To date, no studies have been conducted on the state of preservation of the lichen biota based on their frequency and viability in the ecological areas in the Ślęża Massif. In fact, only the discussed records of the species were established. The data collected and presented herein are complementary to those published on the lichen biota in the Ślęża Massif and serve as a basis for establishing protective measures and conducting further analyses.

Protection of Lichens in the Study Area

Preserving lichen biota in the ecological area through current and future protection, is of critical importance. Although most of the species found in the study localities are common in the country owing to significant transformation of habitats in Lower Silesia and the high level of pollution, every lichen-rich habitat is very valuable and should be monitored to preserve a high degree of biodiversity. Determining the degree of preservation of individual taxa may serve as a starting point for further research, and should involve the monitoring of the habitats presented in this study. The need to protect lichens in specific areas as outcrops of serpentinite rocks is additionally indicated by the unique and relatively rich nature of the biota in these areas compared to other regions in the Sudetes Foreland area, and the presence of species rarely seen, such as Caloplaca subpallida. For the overall preservation status of the lichen biota to remain good, some measures should be taken to prevent habitat changes that could adversely affect lichen health. The proposed active protection system, which can be used in the study area, involves the mowing of grass, which in many places overgrows rock outcrops, thereby serving as a huge threat, especially to ground species of the genus, Cladonia. Another action to protect lichen involves the prevention of tree and shrub expansion at locality No. 9, which is the most open and sunny; the excessive growth of trees and shrubs would cause the overshadowing of rocks and the extinction of heliophilous epilithic species. In addition, the increase in insolation, especially at locality No. 7, would favor the colonization of the previously overshadowed rock walls by more heliophilous species. Unfortunately, changing the light conditions could have a negative impact on Asplenium populations, which prefer humid and shaded habitats (Żołnierz, 2014a, 2014b, 2014c); therefore, it is difficult to implement in practice.

. Conclusions

Serpentine rock outcrops are very rare in Poland; however, the habitats associated with these types of rocks are extremely valuable and scientifically interesting.

The lichen biota in the area of the studied ecological localities in the Ślęża Massif is characteristic of serpentinite rocks; however, the overall state of its preservation can be described as moderate rather than good or very good. The preservation of most of the recorded taxa could be improved through adjustments of the light conditions in the studied localities. Due to the unique and valuable character of serpentinite rocks, as well as the impossibility of defining the preservation status of all noted lichen species, it is advisable to carry out further studies and to include other localities of the ecological areas for more comprehensive analyses.

* **DATASET ENTRIES**:
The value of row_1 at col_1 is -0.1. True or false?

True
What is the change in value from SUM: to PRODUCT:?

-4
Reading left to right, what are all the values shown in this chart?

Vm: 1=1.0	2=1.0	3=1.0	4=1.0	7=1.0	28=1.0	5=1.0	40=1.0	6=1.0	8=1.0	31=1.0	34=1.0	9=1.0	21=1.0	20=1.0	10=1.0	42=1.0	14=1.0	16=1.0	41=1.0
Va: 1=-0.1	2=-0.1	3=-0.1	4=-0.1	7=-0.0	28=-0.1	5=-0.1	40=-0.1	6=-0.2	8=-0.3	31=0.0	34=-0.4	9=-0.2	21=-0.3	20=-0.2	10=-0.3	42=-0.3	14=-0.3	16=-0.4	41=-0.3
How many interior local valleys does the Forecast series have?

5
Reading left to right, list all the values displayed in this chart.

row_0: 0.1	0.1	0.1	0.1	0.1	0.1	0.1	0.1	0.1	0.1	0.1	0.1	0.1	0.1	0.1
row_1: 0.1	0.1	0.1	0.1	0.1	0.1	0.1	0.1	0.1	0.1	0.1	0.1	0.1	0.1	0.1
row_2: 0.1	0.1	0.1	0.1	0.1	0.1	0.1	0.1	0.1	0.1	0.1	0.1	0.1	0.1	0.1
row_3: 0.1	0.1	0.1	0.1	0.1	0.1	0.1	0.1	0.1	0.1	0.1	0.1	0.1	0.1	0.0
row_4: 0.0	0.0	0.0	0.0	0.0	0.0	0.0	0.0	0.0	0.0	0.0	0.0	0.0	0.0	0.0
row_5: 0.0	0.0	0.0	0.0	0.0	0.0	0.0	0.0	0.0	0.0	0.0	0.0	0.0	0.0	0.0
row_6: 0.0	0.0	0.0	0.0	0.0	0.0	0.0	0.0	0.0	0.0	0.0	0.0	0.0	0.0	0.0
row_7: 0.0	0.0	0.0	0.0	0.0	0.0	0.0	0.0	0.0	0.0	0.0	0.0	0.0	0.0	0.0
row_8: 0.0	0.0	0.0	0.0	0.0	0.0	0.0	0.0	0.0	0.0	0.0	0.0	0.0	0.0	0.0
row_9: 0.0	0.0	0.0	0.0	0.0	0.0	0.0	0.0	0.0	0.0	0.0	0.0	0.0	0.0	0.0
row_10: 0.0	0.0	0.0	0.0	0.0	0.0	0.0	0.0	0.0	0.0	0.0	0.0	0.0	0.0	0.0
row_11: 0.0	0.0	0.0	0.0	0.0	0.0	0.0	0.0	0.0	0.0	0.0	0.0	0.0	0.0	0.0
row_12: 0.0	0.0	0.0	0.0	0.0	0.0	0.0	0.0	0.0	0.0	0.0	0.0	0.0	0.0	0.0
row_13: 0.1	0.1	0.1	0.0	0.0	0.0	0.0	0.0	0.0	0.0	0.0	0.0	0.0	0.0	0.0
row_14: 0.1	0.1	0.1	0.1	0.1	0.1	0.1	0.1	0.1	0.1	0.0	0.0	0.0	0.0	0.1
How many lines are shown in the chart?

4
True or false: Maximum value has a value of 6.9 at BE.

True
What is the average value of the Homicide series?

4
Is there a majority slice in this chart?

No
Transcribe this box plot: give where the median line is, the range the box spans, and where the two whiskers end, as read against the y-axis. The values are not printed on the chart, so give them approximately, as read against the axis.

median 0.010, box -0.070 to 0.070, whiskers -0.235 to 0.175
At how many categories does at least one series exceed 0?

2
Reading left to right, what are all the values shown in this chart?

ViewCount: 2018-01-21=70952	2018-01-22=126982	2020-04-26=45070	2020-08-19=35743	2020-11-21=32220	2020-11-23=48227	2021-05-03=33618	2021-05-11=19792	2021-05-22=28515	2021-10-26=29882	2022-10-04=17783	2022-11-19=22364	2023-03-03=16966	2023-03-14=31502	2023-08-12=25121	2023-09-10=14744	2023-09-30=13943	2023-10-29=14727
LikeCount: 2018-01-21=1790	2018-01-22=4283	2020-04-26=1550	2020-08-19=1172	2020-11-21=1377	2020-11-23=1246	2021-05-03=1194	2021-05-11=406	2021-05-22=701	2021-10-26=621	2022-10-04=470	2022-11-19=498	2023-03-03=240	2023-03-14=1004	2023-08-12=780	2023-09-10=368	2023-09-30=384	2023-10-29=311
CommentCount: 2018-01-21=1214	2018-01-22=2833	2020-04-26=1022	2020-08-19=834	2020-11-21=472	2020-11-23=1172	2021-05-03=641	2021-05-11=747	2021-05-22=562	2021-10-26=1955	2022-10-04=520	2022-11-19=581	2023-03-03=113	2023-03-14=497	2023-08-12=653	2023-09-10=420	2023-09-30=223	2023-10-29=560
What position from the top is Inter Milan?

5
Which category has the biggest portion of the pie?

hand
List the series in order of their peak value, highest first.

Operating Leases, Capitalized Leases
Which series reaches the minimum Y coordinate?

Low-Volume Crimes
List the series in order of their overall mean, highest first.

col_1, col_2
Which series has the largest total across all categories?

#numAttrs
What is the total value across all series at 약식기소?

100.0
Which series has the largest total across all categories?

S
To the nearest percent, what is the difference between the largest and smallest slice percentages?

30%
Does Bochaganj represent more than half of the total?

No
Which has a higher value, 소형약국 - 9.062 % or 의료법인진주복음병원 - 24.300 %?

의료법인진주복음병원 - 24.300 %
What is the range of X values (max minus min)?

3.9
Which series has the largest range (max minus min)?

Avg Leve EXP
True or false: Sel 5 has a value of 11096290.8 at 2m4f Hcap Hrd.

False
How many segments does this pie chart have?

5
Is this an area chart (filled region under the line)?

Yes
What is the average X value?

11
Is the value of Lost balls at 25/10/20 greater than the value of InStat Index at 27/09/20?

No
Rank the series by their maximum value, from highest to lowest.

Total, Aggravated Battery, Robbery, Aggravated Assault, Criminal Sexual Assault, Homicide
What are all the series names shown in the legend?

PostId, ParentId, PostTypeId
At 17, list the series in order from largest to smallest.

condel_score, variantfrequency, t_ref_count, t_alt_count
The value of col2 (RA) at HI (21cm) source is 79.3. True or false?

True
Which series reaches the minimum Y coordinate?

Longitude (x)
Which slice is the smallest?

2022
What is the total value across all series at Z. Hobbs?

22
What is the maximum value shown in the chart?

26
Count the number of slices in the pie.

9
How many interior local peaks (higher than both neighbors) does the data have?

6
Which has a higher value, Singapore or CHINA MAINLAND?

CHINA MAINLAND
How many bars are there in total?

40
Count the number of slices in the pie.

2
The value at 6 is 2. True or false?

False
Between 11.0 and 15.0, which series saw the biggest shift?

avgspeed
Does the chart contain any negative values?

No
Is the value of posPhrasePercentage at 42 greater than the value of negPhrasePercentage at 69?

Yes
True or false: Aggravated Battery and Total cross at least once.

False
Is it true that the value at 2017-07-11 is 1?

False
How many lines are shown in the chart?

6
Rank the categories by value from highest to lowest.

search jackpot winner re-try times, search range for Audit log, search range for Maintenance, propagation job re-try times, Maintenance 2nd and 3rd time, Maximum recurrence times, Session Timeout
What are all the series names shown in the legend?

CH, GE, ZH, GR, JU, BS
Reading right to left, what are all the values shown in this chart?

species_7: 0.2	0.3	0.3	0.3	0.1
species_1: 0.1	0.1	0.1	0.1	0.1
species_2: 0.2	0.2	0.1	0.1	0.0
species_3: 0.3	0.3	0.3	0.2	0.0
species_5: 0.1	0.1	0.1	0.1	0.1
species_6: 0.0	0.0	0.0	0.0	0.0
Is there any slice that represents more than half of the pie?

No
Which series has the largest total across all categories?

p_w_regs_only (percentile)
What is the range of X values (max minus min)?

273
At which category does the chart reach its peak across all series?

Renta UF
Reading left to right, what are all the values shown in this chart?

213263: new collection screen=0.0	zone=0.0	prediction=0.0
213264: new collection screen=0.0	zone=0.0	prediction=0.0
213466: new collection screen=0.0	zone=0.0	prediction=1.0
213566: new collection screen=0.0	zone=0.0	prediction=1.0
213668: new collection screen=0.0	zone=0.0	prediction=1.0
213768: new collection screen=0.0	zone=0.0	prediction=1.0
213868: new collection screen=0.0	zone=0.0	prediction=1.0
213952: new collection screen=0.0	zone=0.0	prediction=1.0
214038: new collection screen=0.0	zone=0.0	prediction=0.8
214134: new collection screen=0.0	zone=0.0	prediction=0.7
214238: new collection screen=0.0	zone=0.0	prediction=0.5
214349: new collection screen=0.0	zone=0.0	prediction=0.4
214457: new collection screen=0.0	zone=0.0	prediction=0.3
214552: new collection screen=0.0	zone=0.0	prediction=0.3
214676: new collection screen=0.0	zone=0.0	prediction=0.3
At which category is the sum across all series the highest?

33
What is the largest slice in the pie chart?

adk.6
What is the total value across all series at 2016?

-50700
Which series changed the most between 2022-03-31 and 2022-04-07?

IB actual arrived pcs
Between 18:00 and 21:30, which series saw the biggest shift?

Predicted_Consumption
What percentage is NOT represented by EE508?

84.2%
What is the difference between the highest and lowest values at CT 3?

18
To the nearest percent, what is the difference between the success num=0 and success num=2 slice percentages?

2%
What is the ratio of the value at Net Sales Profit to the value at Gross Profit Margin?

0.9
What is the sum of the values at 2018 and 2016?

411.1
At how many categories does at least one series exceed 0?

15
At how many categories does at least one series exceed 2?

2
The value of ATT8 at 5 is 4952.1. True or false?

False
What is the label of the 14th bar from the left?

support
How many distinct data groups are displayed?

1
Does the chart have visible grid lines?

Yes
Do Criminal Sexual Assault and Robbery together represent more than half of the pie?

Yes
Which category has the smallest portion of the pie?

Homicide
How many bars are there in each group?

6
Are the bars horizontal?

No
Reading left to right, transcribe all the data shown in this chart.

* **EXERCISE INSTRUCTIONS**:
1 - Reproduce the lichen passage from "Serpentine rock outcrops" to "more comprehensive analyses.".
2 - Render the following sentence from the lichen passage in Spanish: "Serpentine rock outcrops are very rare in Poland; however, the habitats associated with these types of rocks are extremely valuable and scientifically interesting."
3 - Name every geographic place or region mentioned by name in the lichen passage.

* **ACTIVITY ANSWERS**:
1 -
Serpentine rock outcrops are very rare in Poland; however, the habitats associated with these types of rocks are extremely valuable and scientifically interesting.

The lichen biota in the area of the studied ecological localities in the Ślęża Massif is characteristic of serpentinite rocks; however, the overall state of its preservation can be described as moderate rather than good or very good. The preservation of most of the recorded taxa could be improved through adjustments of the light conditions in the studied localities. Due to the unique and valuable character of serpentinite rocks, as well as the impossibility of defining the preservation status of all noted lichen species, it is advisable to carry out further studies and to include other localities of the ecological areas for more comprehensive analyses.

2 - Los afloramientos de roca serpentina son muy raros en Polonia; sin embargo, los hábitats asociados a este tipo de rocas son extremadamente valiosos y científicamente interesantes.

3 -
Ślęża Massif
Lower Silesia
Sudetes Foreland
Poland